Seo Jean, Park Sumin, Byun Sungjoo, Choi Jinwook, Choi Jinho, Shin Hyopil
Department of Linguistics, Seoul National University, Seoul, Korea.
College of Humanities, Seoul National University, Seoul, Korea.
Healthc Inform Res. 2025 Apr;31(2):166-174. doi: 10.4258/hir.2025.31.2.166. Epub 2025 Apr 30.
Developing large language models (LLMs) in biomedicine requires access to high-quality training and alignment tuning datasets. However, publicly available Korean medical preference datasets are scarce, hindering the advancement of Korean medical LLMs. This study constructs and evaluates the efficacy of the Korean Medical Preference Dataset (KoMeP), an alignment tuning dataset constructed with an automated pipeline, minimizing the high costs of human annotation.
KoMeP was generated using the DAHL score, an automated hallucination evaluation metric. Five LLMs (Dolly-v2-3B, MPT-7B, GPT-4o, Qwen-2-7B, Llama-3-8B) produced responses to 8,573 biomedical examination questions, from which 5,551 preference pairs were extracted.

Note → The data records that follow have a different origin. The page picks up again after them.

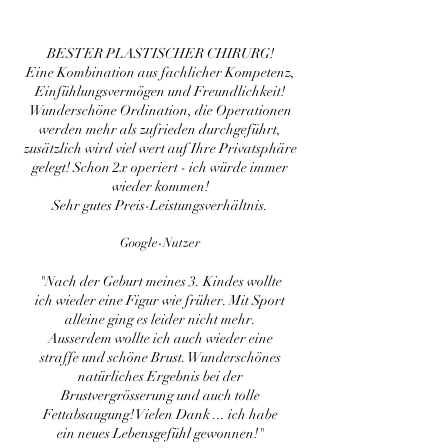
BESTER PLASTISCHER CHIRURG!
Eine Kombination aus fachlicher Kompetenz,
Einfühlungsvermögen und Freundlichkeit!
Wunderschöne Ordination, die Operationen
werden mehr als zufrieden durchgeführt,
zusätzlich wird viel wert auf Ihre Privatsphäre
gelegt! Schon 2x operiert - ich würde immer
wieder kommen!
Sehr gutes Preis-Leistungsverhältnis.
Google-Nutzer
"Nach der Geburt meines 3. Kindes wollte
ich wieder eine Figur wie früher. Mit Sport
alleine ging es leider nicht mehr.
Ausserdem wollte ich auch wieder eine
straffe und schöne Brust. Wunderschönes
natürliches Ergebnis bei der
Brustvergrösserung und auch tolle
Fettabsaugung! Vielen Dank ... ich habe
ein neues Lebensgefühl gewonnen!"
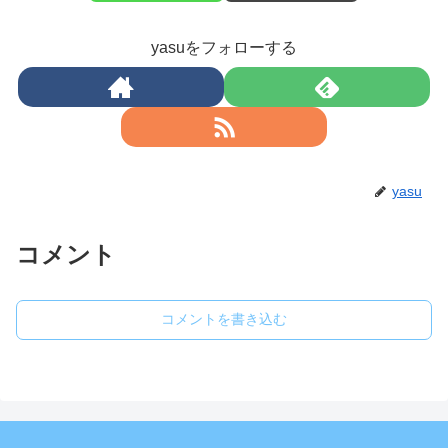
yasuをフォローする
yasu
コメント
コメントを書き込む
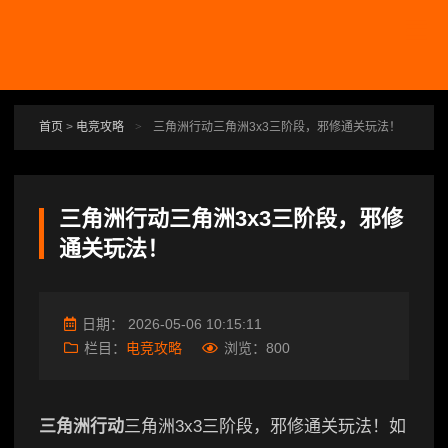
跳转到主要内容
首页
>
电竞攻略
>
三角洲行动三角洲3x3三阶段，邪修通关玩法！
三角洲行动三角洲3x3三阶段，邪修
通关玩法！
日期：
2026-05-06 10:15:11
栏目：
电竞攻略
浏览：
800
三角洲行动
三角洲3x3三阶段，邪修通关玩法！如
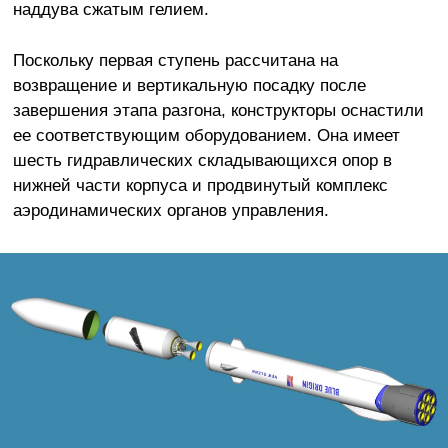
наддува сжатым гелием.
Поскольку первая ступень рассчитана на
возвращение и вертикальную посадку после
завершения этапа разгона, конструкторы оснастили
ее соответствующим оборудованием. Она имеет
шесть гидравлических складывающихся опор в
нижней части корпуса и продвинутый комплекс
аэродинамических органов управления.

Each pair consisted of a "chosen" response and a "rejected" response, as determined by their DAHL scores. The dataset was evaluated when trained through two different alignment tuning methods, direct preference optimization (DPO) and odds ratio preference optimization (ORPO) respectively across five different models. The KorMedMCQA benchmark was employed to assess the effectiveness of alignment tuning.

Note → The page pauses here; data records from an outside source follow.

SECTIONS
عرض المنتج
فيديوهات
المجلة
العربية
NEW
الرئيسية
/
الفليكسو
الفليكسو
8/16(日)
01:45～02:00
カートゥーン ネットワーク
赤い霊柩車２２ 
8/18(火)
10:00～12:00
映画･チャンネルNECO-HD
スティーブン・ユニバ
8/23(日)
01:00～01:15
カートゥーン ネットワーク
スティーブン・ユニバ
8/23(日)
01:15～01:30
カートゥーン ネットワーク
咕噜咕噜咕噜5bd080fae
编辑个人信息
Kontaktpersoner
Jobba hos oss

Models trained with DPO consistently improved KorMedMCQA performance; notably, Llama-3.1-8B showed a 43.96% increase. In contrast, ORPO training produced inconsistent results. Additionally, English-to-Korean transfer learning proved effective, particularly for English-centric models like Gemma-2, whereas Korean-to-English transfer learning achieved limited success. Instruction tuning with KoMeP yielded mixed outcomes, which suggests challenges in dataset formatting.
KoMeP is the first publicly available Korean medical preference dataset and significantly improves alignment tuning performance in LLMs. The DPO method outperforms ORPO in alignment tuning. Future work should focus on expanding KoMeP, developing a Korean-native dataset, and refining alignment tuning methods to produce safer and more reliable Korean medical LLMs.
在生物医学领域开发大语言模型(LLMs)需要高质量的训练和对齐微调数据集。然而,公开可用的韩语医学偏好数据集稀缺,阻碍了韩语医学大语言模型的发展。本研究构建并评估了韩语医学偏好数据集(KoMeP)的有效性,这是一个使用自动化管道构建的对齐微调数据集,将人工标注的高成本降至最低。
KoMeP是使用DAHL分数生成的,这是一种自动幻觉评估指标。五个大语言模型(Dolly-v2-3B、MPT-7B、GPT-4o、Qwen-2-7B、Llama-3-8B)对8573个生物医学考试问题给出了回答,从中提取了5551个偏好对。每对由一个“选择的”回答和一个“拒绝的”回答组成,这是由它们的DAHL分数决定的。当通过两种不同的对齐微调方法(直接偏好优化(DPO)和优势比偏好优化(ORPO))分别在五个不同模型上进行训练时,对该数据集进行了评估。使用KorMedMCQA基准来评估对齐微调的有效性。
使用DPO训练的模型始终提高了KorMedMCQA的性能;值得注意的是,Llama-3.1-8B显示出43.96%的增长。相比之下,ORPO训练产生了不一致的结果。此外,英语到韩语的迁移学习被证明是有效的,特别是对于像Gemma-2这样以英语为中心的模型,而韩语到英语的迁移学习取得的成功有限。使用KoMeP进行指令微调产生了好坏参半的结果,这表明在数据集格式化方面存在挑战。
KoMeP是第一个公开可用的韩语医学偏好数据集,并显著提高了大语言模型中的对齐微调性能。在对齐微调方面,DPO方法优于ORPO。未来的工作应集中在扩展KoMeP、开发韩语原生数据集以及改进对齐微调方法,以生产更安全、更可靠的韩语医学大语言模型。